[Opening INFORMATION GIVEN section]

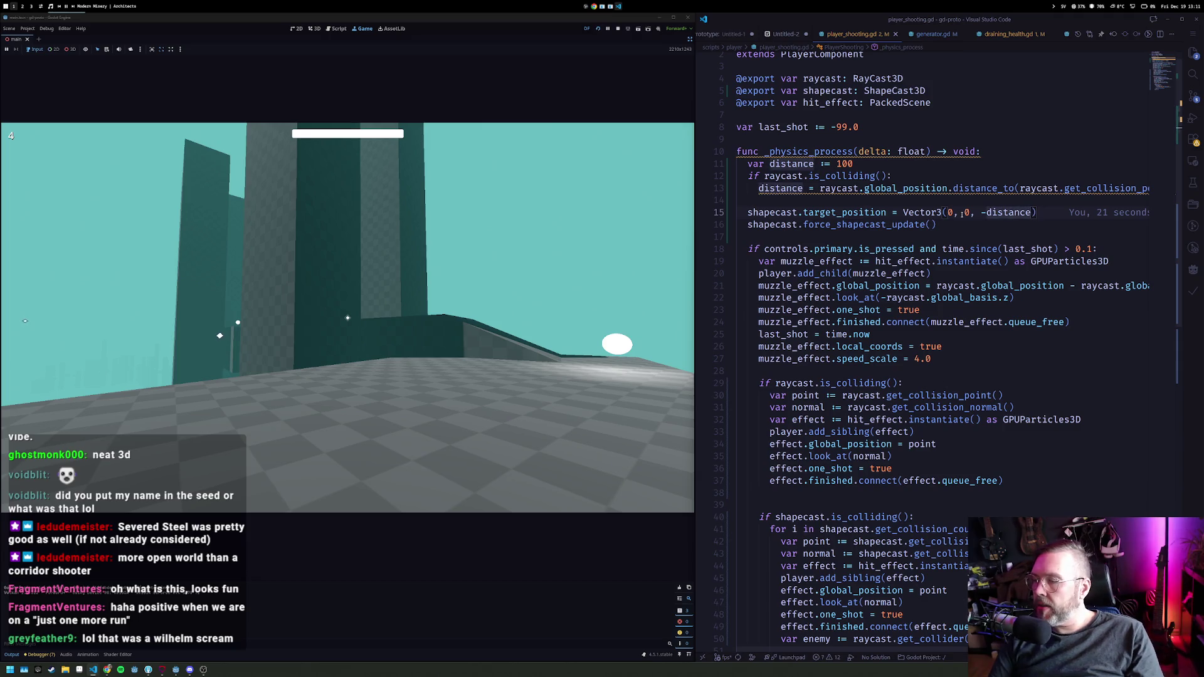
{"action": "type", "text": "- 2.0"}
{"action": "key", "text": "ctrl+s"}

[Closing INFORMATION GIVEN section]
[Opening INFORMATION GIVEN section]

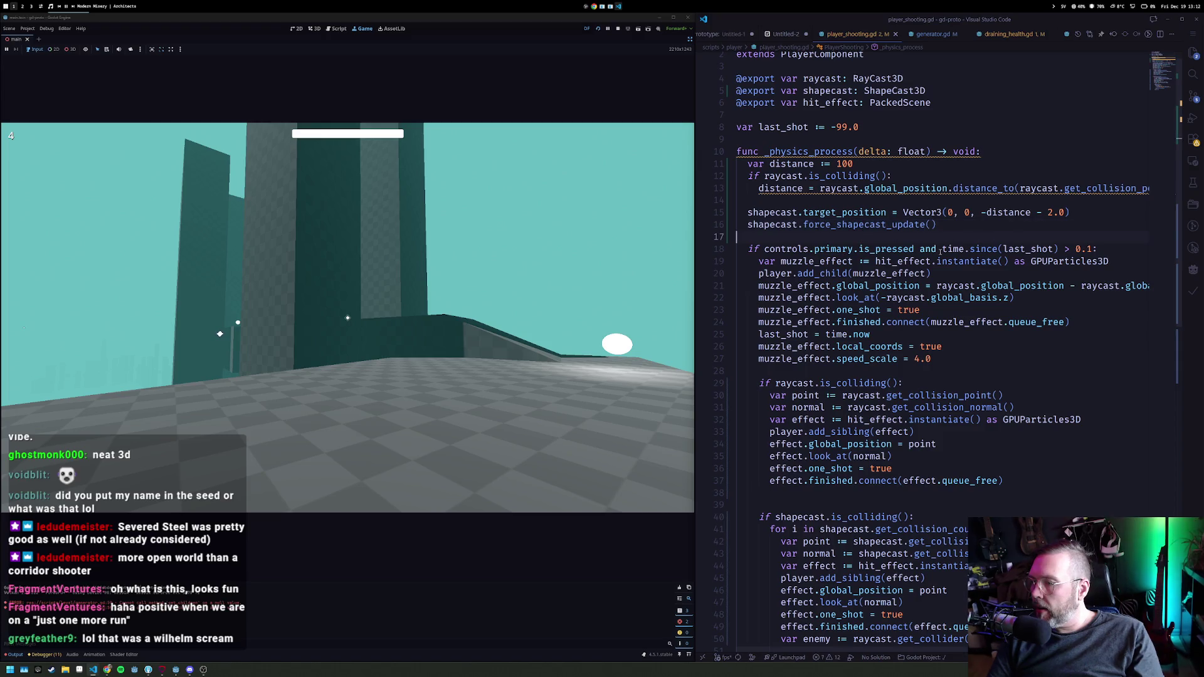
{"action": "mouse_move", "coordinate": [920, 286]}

[Closing INFORMATION GIVEN section]

■ EXERCISE
Work out the number of lines in the records containing the word "text". Write only that number.

■ ANSWER TO THE PROBLEM
2